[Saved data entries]
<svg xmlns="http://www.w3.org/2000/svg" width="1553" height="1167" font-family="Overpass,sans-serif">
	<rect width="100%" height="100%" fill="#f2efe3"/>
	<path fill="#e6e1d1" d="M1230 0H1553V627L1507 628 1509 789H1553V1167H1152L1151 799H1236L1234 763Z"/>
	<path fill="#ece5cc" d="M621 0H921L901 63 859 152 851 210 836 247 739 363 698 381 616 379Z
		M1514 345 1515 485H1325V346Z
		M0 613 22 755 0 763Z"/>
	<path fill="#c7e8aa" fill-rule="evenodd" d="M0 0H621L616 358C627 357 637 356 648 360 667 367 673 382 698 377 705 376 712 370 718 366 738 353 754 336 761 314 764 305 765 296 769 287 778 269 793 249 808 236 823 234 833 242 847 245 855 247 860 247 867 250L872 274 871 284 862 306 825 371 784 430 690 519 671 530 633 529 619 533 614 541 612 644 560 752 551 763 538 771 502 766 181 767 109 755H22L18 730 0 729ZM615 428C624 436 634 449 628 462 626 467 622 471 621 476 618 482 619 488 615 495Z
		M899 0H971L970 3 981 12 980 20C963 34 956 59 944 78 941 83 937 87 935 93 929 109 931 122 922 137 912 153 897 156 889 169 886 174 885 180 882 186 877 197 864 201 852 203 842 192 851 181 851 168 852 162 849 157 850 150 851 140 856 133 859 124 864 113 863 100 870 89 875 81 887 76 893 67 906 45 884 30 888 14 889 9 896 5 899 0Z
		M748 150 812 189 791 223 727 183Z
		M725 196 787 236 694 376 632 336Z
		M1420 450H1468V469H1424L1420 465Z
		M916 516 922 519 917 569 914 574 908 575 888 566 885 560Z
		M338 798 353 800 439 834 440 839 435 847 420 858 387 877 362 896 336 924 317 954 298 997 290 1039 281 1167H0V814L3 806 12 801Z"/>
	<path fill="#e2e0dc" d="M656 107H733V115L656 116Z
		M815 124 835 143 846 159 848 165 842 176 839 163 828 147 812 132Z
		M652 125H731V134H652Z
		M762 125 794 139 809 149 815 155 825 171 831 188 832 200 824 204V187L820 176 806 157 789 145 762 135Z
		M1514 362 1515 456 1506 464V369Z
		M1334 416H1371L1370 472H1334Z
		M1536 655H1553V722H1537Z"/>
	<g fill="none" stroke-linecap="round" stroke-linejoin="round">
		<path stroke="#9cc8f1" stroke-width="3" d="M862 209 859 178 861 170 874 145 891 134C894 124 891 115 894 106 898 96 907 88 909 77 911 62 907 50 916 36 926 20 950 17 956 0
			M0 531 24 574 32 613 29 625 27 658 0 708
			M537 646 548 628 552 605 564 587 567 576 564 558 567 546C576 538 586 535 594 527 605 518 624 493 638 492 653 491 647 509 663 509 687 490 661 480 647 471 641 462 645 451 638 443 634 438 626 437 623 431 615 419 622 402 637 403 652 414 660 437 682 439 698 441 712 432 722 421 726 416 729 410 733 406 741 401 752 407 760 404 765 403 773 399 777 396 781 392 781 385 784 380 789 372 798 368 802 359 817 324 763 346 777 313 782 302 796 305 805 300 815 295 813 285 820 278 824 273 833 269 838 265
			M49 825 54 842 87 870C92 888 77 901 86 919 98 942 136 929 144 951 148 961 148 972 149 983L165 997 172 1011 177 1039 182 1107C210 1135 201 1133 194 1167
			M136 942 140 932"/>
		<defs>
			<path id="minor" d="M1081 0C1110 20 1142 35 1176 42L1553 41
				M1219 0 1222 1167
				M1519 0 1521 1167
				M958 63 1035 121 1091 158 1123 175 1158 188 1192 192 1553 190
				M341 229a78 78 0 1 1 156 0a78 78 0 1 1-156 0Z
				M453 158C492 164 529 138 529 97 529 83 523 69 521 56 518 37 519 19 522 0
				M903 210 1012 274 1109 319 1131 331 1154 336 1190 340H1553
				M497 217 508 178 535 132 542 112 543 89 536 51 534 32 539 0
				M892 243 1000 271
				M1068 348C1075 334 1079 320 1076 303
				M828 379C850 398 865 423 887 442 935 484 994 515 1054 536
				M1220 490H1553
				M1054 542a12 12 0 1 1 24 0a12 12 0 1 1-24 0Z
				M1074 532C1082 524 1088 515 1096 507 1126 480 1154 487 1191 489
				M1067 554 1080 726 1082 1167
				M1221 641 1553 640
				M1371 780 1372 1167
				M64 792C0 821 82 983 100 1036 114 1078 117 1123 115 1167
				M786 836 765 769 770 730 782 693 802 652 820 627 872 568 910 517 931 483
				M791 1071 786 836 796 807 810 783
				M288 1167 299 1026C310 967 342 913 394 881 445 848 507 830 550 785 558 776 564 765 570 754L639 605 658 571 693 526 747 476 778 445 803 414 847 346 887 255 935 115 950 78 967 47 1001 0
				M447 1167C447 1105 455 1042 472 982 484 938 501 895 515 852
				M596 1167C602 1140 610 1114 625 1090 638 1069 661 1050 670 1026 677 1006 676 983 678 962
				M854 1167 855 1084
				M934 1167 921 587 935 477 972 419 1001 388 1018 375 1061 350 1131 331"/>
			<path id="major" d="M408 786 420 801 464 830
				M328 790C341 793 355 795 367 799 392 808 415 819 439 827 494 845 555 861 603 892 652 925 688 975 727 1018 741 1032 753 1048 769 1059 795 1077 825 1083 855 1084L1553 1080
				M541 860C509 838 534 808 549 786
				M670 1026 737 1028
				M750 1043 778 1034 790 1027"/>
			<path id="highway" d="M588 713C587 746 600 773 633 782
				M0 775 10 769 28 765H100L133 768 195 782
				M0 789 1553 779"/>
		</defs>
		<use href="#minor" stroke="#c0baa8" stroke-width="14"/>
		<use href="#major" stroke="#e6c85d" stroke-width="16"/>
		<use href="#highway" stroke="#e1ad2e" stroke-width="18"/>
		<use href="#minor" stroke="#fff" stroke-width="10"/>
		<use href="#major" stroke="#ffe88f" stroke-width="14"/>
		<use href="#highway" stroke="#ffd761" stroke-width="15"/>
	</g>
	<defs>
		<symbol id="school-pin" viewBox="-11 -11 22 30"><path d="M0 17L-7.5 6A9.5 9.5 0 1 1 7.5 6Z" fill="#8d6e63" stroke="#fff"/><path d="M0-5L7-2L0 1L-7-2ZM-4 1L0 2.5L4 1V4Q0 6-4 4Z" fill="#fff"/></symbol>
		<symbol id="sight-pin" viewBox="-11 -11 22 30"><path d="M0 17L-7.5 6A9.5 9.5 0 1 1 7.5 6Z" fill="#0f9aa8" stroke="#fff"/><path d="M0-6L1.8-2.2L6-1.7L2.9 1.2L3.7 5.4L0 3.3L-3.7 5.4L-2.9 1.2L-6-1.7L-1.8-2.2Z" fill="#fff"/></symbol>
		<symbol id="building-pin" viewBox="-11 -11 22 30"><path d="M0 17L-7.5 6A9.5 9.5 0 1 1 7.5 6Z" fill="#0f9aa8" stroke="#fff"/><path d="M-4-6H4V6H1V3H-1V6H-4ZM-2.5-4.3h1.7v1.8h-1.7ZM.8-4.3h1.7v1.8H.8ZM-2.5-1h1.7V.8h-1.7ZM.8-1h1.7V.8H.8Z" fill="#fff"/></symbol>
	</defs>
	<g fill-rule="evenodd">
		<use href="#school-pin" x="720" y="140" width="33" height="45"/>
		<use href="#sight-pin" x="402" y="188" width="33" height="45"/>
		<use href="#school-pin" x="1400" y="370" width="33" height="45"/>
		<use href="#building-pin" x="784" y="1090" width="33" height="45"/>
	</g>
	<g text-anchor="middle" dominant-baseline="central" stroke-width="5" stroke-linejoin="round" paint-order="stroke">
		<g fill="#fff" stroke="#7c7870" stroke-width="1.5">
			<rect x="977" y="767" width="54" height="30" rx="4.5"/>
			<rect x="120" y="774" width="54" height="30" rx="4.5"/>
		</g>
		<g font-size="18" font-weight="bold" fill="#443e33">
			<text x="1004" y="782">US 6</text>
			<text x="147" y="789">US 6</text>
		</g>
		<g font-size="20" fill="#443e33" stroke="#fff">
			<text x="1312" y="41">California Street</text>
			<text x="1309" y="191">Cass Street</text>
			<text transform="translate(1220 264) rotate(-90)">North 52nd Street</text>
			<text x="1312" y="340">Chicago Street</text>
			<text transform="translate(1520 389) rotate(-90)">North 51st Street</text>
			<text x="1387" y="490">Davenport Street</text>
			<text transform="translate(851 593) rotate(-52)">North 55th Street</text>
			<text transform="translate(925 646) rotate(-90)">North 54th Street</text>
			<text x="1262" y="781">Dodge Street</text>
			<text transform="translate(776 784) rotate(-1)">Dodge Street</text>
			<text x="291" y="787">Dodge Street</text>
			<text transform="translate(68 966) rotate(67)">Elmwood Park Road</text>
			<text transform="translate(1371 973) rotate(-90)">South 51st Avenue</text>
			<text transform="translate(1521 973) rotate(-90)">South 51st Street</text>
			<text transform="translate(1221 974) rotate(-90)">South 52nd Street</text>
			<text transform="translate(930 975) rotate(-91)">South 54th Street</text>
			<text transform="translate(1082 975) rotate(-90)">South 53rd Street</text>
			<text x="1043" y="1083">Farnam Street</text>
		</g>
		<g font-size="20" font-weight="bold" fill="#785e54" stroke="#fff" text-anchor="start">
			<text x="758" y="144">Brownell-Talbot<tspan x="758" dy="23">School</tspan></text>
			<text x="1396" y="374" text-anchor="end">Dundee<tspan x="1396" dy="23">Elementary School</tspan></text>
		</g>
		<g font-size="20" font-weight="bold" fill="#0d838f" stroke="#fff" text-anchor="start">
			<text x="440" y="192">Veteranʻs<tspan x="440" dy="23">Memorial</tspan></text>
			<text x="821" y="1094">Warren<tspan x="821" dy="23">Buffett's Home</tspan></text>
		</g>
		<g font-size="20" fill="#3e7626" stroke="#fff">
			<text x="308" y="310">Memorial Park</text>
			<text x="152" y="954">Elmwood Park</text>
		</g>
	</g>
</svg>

---

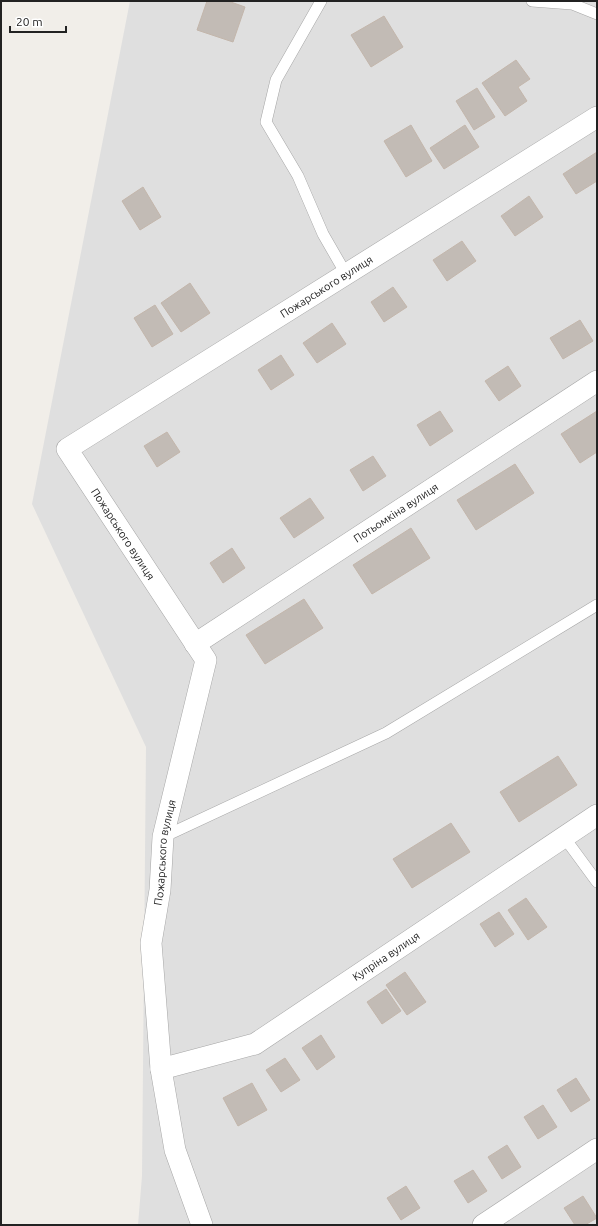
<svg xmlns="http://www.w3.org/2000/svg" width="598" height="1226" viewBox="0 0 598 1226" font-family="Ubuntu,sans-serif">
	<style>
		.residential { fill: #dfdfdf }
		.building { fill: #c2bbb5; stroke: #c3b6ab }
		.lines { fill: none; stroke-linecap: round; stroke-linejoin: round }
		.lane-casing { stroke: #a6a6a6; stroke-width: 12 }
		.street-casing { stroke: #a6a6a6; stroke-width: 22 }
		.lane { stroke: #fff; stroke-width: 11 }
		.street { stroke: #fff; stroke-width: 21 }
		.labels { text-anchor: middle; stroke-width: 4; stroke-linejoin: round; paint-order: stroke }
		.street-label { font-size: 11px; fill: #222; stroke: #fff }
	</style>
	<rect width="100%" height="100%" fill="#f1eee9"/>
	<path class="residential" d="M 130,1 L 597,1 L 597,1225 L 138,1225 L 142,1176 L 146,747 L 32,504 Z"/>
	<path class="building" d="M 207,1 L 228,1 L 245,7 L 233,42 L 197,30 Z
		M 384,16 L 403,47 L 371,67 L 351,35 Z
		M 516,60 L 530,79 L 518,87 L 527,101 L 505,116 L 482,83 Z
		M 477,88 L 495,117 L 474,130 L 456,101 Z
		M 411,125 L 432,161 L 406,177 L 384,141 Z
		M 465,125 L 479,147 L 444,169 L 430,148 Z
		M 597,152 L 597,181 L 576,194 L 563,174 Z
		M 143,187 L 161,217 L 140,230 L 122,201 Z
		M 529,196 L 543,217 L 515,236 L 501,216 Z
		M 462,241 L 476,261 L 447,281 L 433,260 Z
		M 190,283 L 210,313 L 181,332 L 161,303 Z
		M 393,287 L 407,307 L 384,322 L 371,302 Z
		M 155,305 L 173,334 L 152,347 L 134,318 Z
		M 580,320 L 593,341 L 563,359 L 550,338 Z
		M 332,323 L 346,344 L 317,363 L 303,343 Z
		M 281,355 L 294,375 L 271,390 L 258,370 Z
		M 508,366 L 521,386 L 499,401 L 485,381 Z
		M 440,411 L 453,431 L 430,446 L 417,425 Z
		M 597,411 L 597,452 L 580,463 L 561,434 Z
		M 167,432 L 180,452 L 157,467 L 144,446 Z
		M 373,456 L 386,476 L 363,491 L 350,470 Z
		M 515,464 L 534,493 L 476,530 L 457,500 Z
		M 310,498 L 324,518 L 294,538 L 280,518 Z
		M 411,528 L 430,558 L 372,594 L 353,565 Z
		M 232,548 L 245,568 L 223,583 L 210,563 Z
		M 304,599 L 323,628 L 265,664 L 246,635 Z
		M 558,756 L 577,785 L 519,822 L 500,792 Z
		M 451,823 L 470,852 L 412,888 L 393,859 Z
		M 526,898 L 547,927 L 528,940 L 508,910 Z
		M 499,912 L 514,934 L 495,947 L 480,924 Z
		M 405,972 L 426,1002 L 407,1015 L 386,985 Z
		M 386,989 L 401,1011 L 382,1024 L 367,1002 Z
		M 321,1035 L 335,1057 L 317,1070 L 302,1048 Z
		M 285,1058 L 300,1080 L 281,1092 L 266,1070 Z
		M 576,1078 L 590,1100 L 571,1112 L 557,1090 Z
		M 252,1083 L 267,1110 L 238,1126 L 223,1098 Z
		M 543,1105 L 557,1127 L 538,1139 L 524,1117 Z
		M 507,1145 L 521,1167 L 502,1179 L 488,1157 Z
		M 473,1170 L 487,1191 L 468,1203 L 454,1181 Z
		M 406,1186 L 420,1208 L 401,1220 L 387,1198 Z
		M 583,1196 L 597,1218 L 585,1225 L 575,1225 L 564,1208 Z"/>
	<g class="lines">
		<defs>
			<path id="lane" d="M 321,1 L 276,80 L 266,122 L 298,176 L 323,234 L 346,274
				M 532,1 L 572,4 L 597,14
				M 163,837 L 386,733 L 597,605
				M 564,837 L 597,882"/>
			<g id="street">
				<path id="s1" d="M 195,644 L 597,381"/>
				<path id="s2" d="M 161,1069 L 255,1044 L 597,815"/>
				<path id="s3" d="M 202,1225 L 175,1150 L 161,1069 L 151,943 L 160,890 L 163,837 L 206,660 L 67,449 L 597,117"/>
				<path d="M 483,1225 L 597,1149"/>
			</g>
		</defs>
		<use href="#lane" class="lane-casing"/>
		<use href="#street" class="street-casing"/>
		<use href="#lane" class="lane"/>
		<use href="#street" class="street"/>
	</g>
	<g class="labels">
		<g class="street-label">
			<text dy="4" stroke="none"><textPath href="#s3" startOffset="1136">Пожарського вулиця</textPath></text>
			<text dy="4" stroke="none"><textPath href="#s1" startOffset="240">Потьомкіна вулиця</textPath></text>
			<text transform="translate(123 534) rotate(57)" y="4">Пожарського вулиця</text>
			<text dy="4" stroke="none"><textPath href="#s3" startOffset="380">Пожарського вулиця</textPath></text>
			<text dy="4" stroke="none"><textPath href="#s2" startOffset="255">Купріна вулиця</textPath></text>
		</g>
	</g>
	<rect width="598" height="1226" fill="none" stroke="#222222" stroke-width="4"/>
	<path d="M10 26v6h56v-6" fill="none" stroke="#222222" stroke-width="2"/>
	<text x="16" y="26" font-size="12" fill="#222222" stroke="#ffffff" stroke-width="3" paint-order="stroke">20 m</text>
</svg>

Instructions for the task ▸
Go through the entries above and copy every line containing "linecap".

Response ▸
	<g fill="none" stroke-linecap="round" stroke-linejoin="round">
		.lines { fill: none; stroke-linecap: round; stroke-linejoin: round }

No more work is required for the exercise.